Your answer should hold each line of the material that contains the word "SQUARE".

==== Exercise data ====

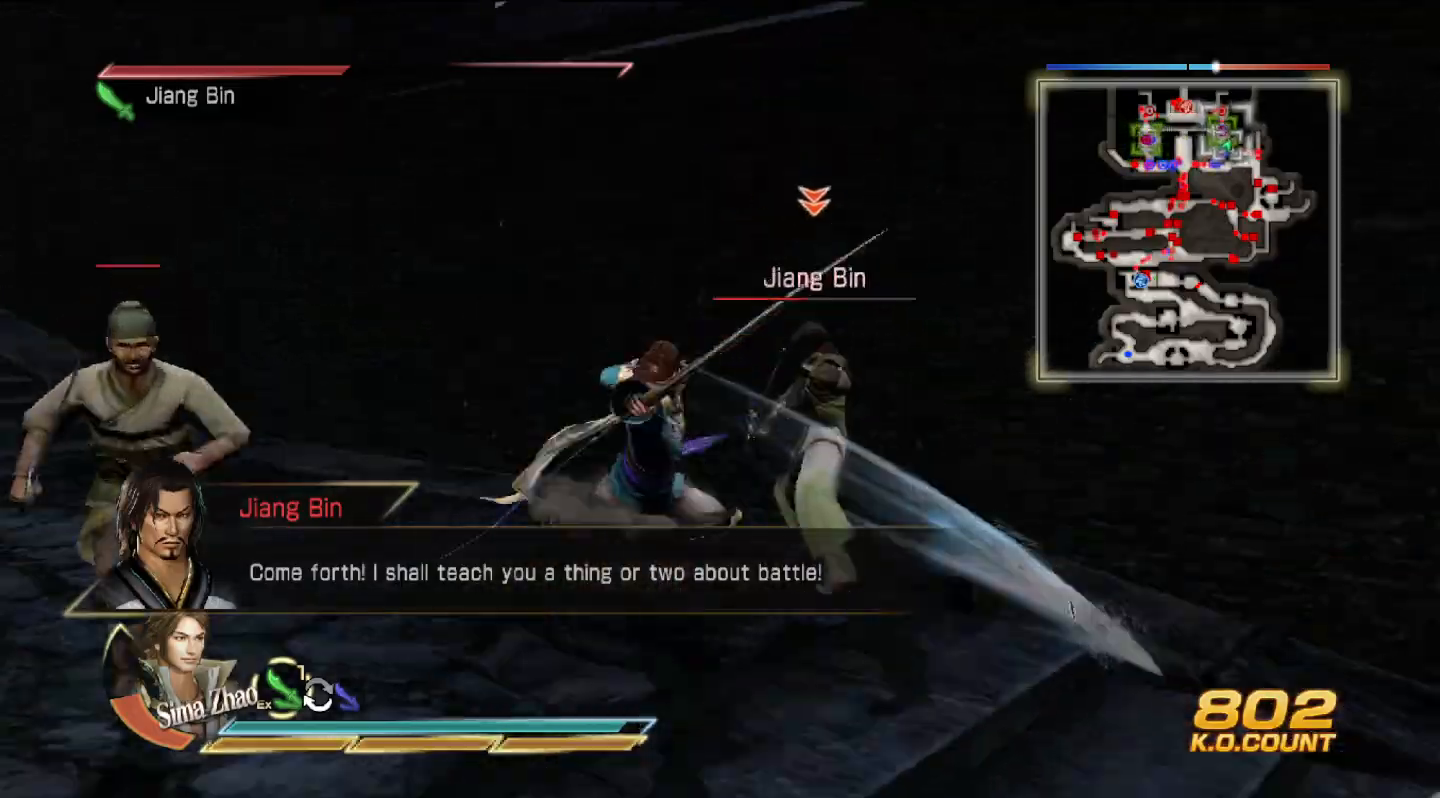
{"buttons": ["TRIANGLE"], "left_stick": "right", "right_stick": "center", "events": [[33, "TRIANGLE", "down"], [167, "TRIANGLE", "up"], [233, "TRIANGLE", "down"], [367, "TRIANGLE", "up"], [400, "left_stick", "right"], [433, "TRIANGLE", "down"]]}
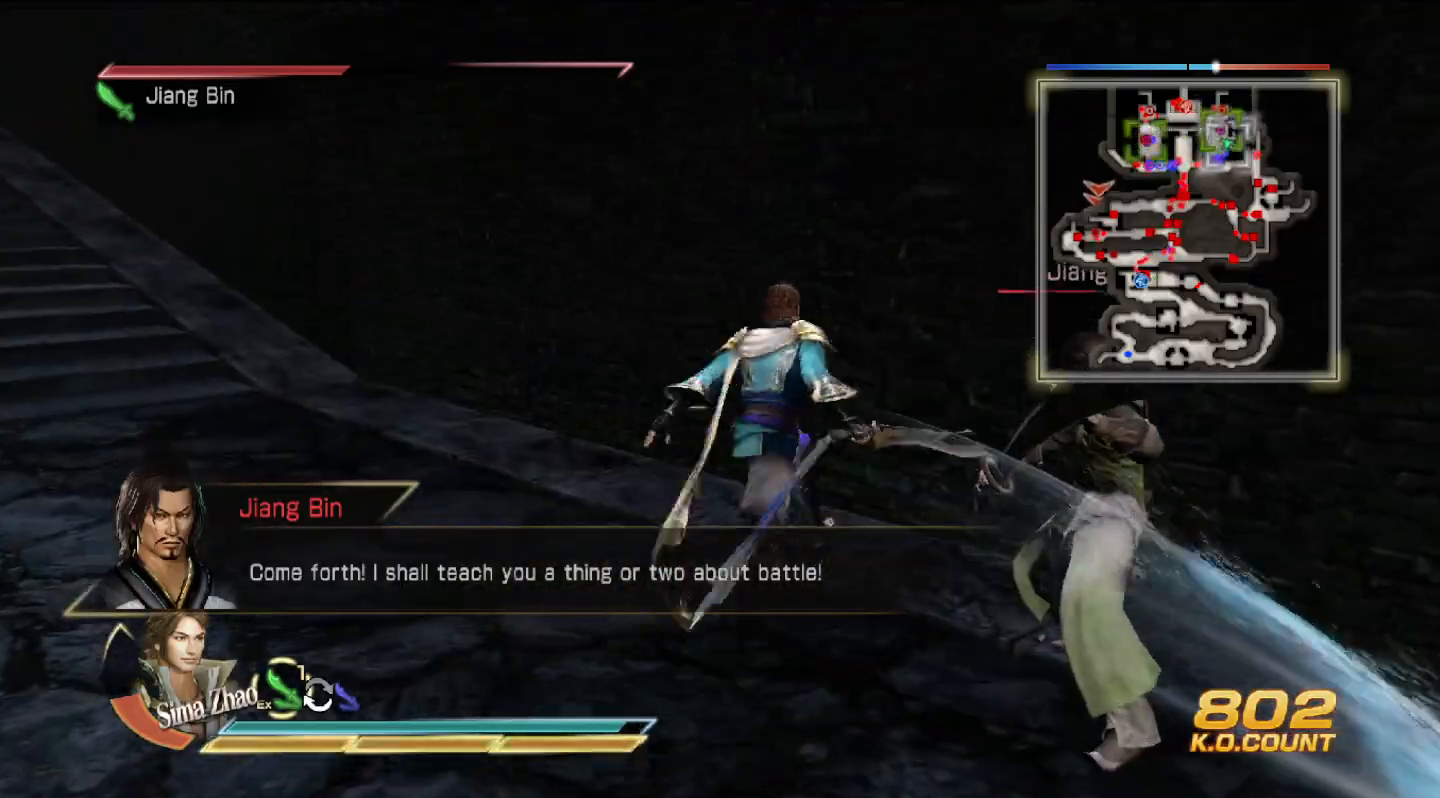
{"buttons": ["TRIANGLE"], "left_stick": "down-right", "right_stick": "center", "events": [[67, "TRIANGLE", "up"], [133, "TRIANGLE", "down"], [233, "TRIANGLE", "up"], [300, "TRIANGLE", "down"], [333, "left_stick", "down-right"], [433, "TRIANGLE", "up"], [500, "TRIANGLE", "down"]]}
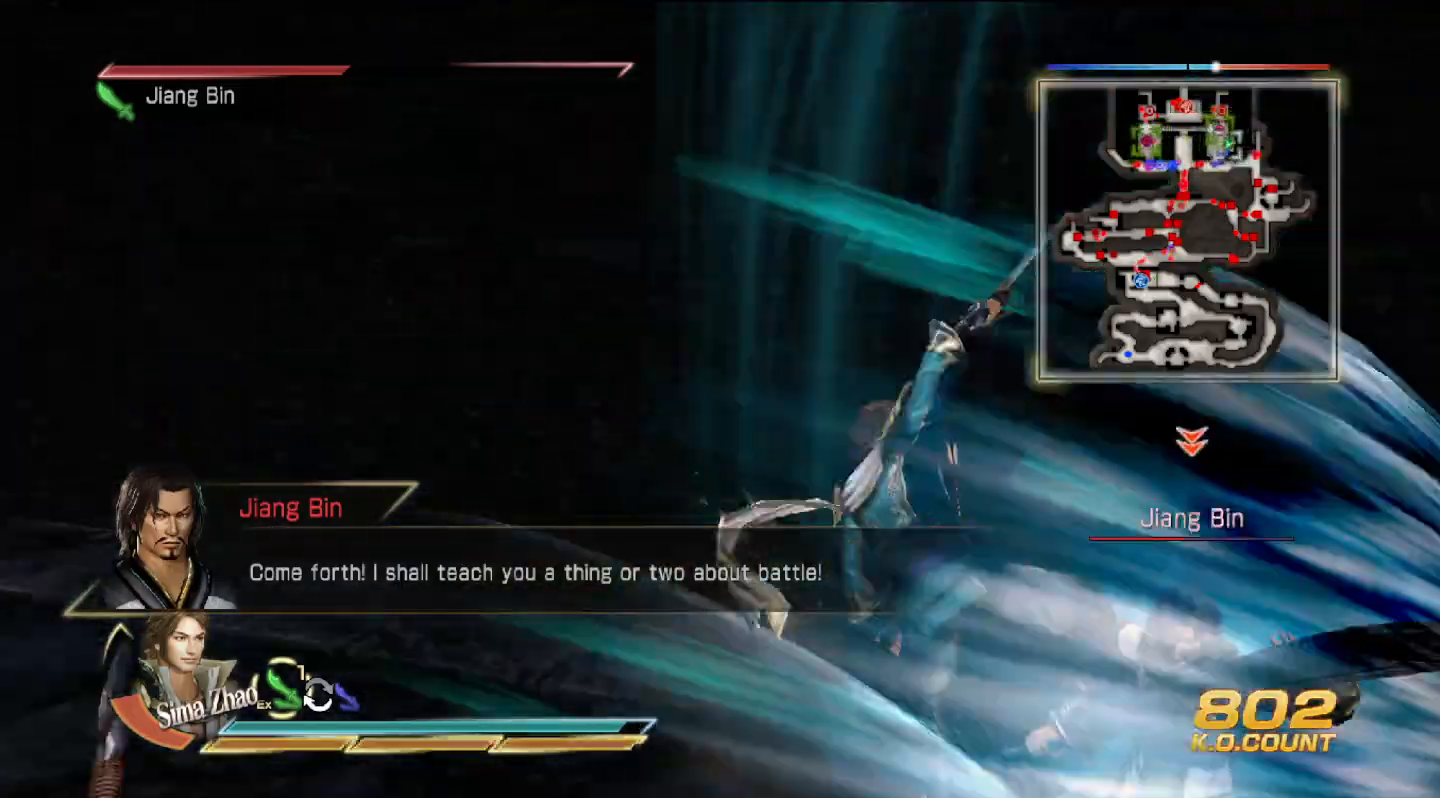
{"buttons": [], "left_stick": "right", "right_stick": "center", "events": [[100, "TRIANGLE", "up"], [200, "left_stick", "right"], [400, "SQUARE", "down"], [500, "SQUARE", "up"]]}
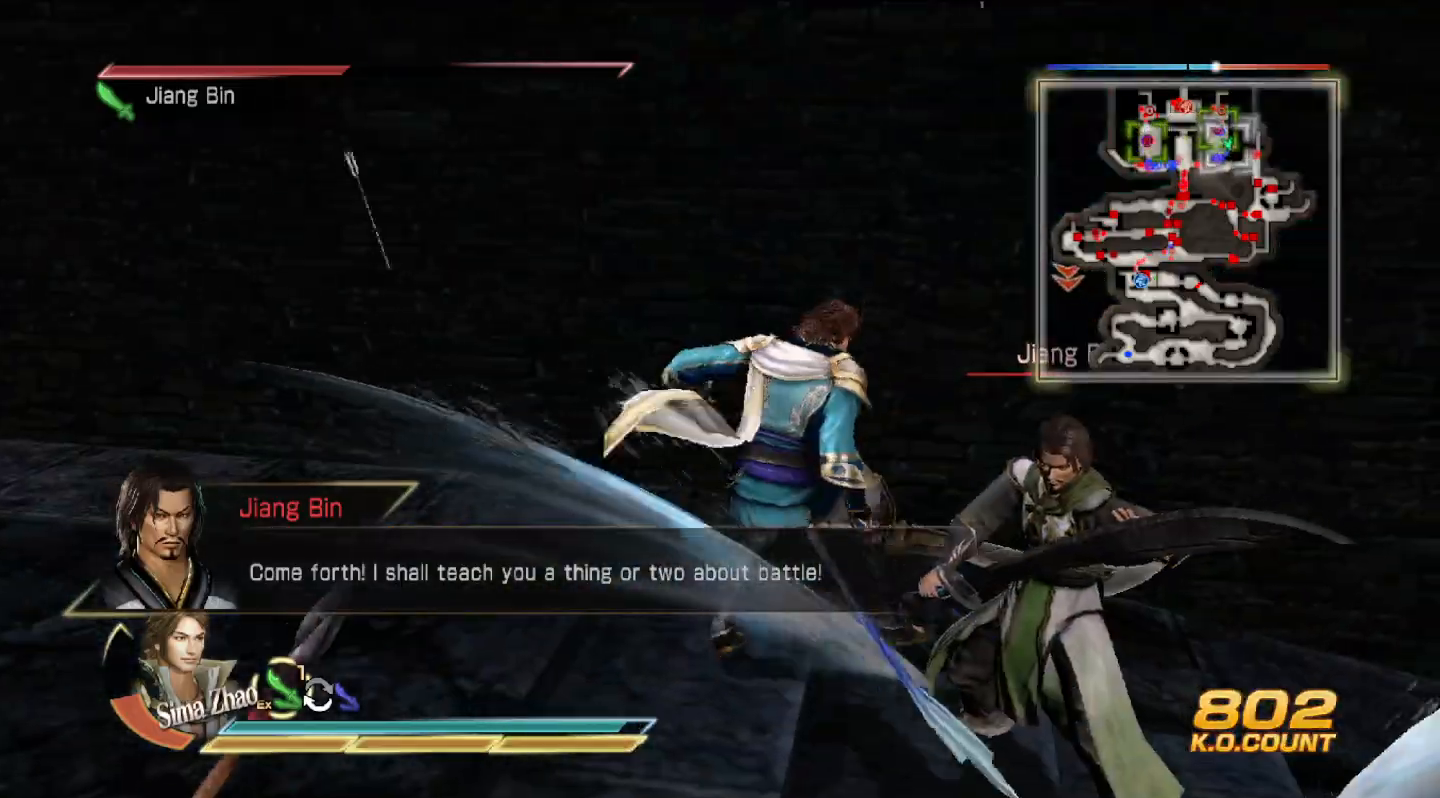
{"buttons": [], "left_stick": "right", "right_stick": "center", "events": [[133, "SQUARE", "down"], [167, "SQUARE", "up"], [267, "SQUARE", "down"], [400, "SQUARE", "up"]]}
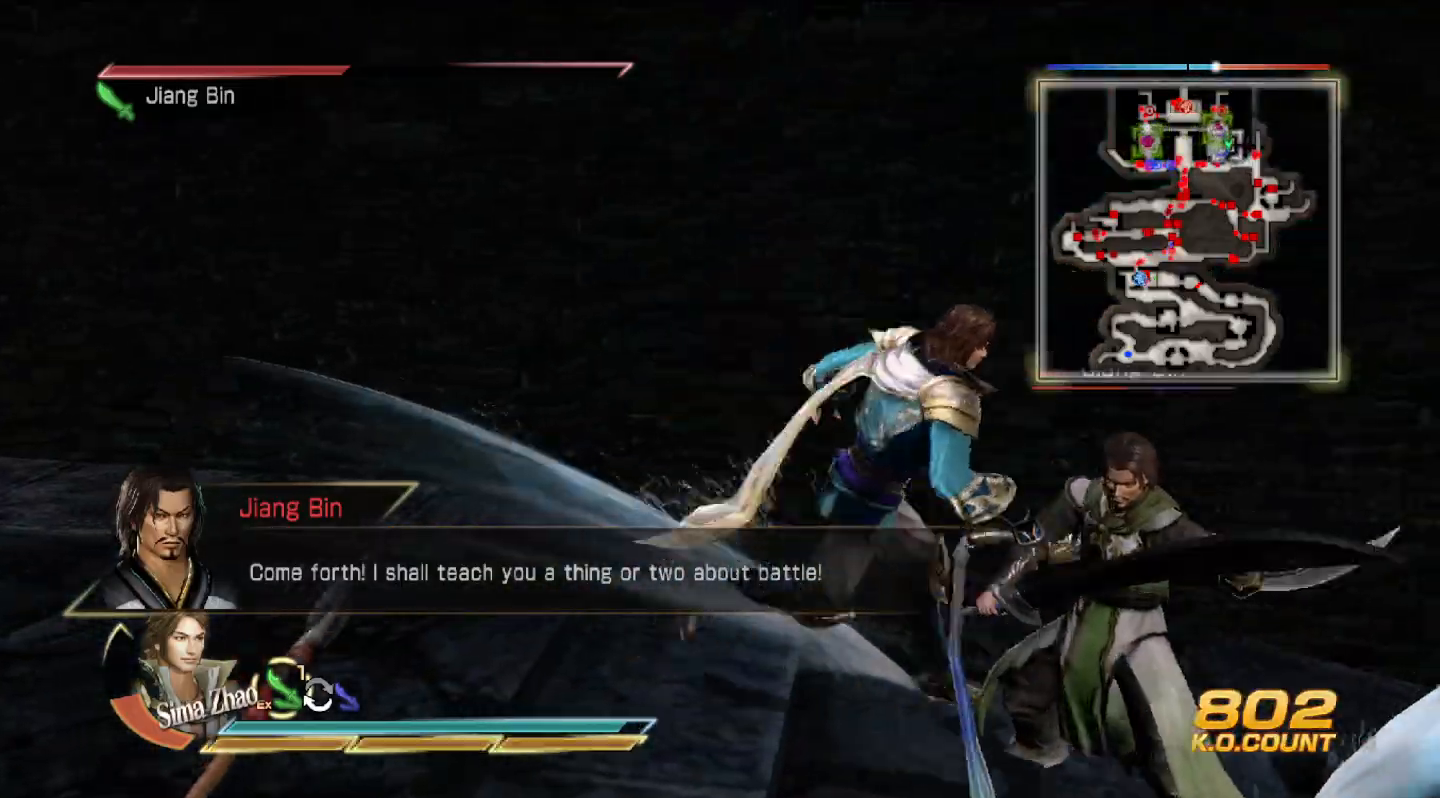
{"buttons": ["TRIANGLE"], "left_stick": "right", "right_stick": "center", "events": [[233, "SQUARE", "down"], [267, "SQUARE", "up"], [367, "SQUARE", "down"], [400, "SQUARE", "up"], [500, "TRIANGLE", "down"]]}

====

### Solution for this problem:
{"buttons": [], "left_stick": "right", "right_stick": "center", "events": [[100, "TRIANGLE", "up"], [200, "left_stick", "right"], [400, "SQUARE", "down"], [500, "SQUARE", "up"]]}
{"buttons": [], "left_stick": "right", "right_stick": "center", "events": [[133, "SQUARE", "down"], [167, "SQUARE", "up"], [267, "SQUARE", "down"], [400, "SQUARE", "up"]]}
{"buttons": ["TRIANGLE"], "left_stick": "right", "right_stick": "center", "events": [[233, "SQUARE", "down"], [267, "SQUARE", "up"], [367, "SQUARE", "down"], [400, "SQUARE", "up"], [500, "TRIANGLE", "down"]]}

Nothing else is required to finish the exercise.